El tiempo ha transcurrido, y la quietud nos ronda.
Soy lenta melodía, imborrable escritura,
mientras caen sin aviso las sobras de los cielos.

Te doy mis ojos húmedos de letras;
no tengo más haber que esta andadura
ni más bagaje que mis pensamientos.

 

Tragaluz en el desván

Penetrarán las horas de este invierno
por esa boca sola, que no espera
más que un soplo de polvo y abandono.
La luz iba irisando con agujas,
mientras yo rebuscaba en los rincones
aquel dejado ayer de lo inservible.

El tiempo se detuvo en un instante;
yo descendí con él hacia otros años,
y palpé los enseres lentamente:
esa mesa de roble, aquel espejo,
el puño de un bastón, un manuscrito.
Todo tuvo su muerte inesperada,
su forzado trasiego silencioso.

Te recordé vencido, en aquel éxtasis;
retuve el manuscrito entre mis manos,
para saber por qué también aquello
sufría ya desprecio permanente
en el mundo confín desamparado.

 

En un jaular sin vuelo

Con su piel de zahón, bronca estatura,
va pisando gasones como quien pisa un lienzo,
y su planta de pie, limpia de tactos,
tiene la escocedura de lo agrario.

No pude comprender aquella valentía;
éramos convocados al escaso convite,
vano y perdido afán en un jaular sin vuelo,
donde el poder del sol acristala la tierra,
y ventea la lluvia sin darle cuerpo al barro.

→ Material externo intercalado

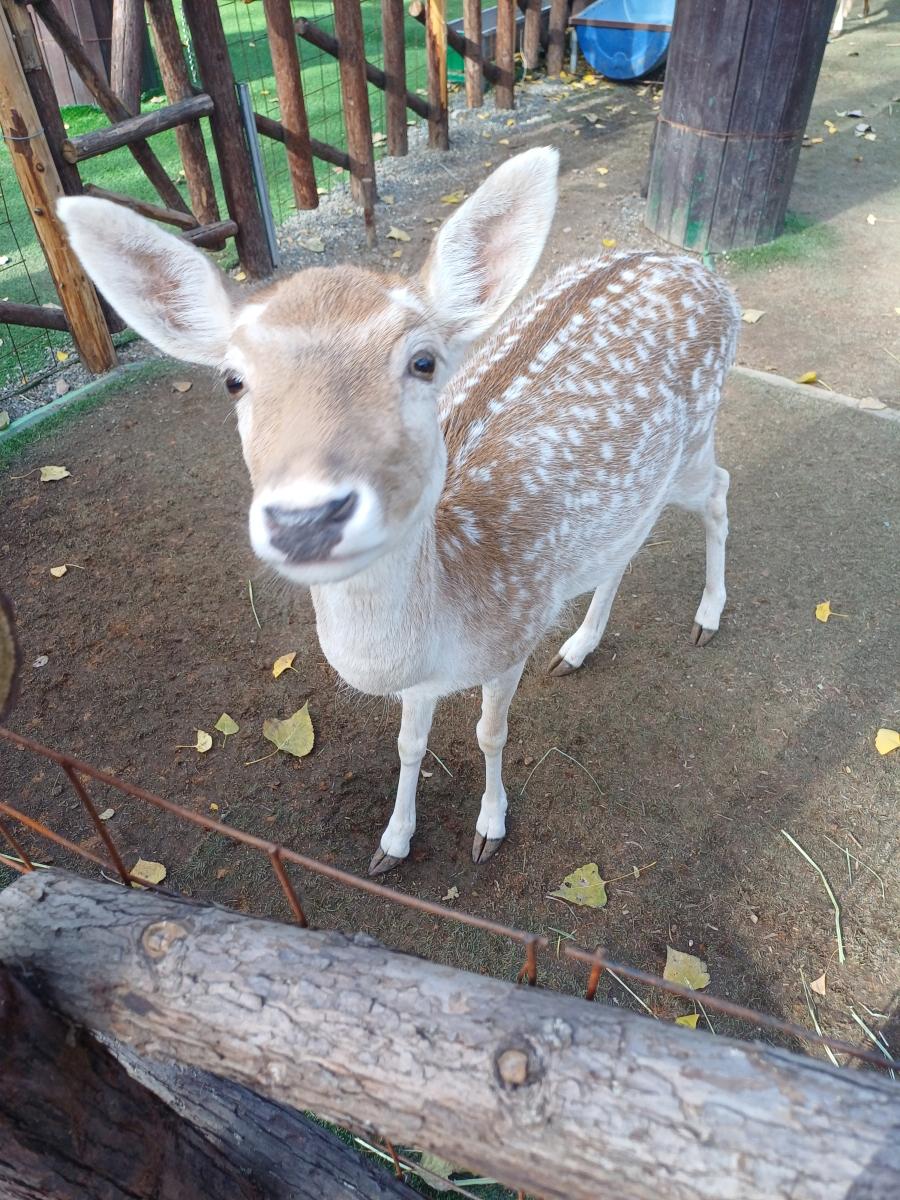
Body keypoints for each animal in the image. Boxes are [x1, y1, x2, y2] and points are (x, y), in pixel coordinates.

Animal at [58, 148, 740, 876]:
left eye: (423, 361)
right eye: (233, 379)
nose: (307, 518)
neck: (450, 615)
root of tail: (710, 276)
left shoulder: (514, 633)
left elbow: (490, 730)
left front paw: (489, 827)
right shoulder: (424, 677)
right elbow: (409, 745)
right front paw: (392, 842)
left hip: (696, 444)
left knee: (720, 491)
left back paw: (706, 617)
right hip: (640, 488)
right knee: (629, 545)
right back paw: (578, 647)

Ese sur aterido, con rostro enjalbegado,
es, más que una retama, un cruce milenario
de legones y angustias con sal de lagrimales.

Transcurridos los años, asistiré a la fiesta;
seremos los peones, temporeros audaces
bajo un cielo que gime interminable.

Después no me preguntes; permanece, si quieres,
en esa soledad donde el aire es un tiento
ebrio de tono adusto y voz de miserere.
Yo volveré a mis verdes, alternados con greda,
a la quietud del agua recogida en albercas,
que encharcará rodales cercados de horizontes.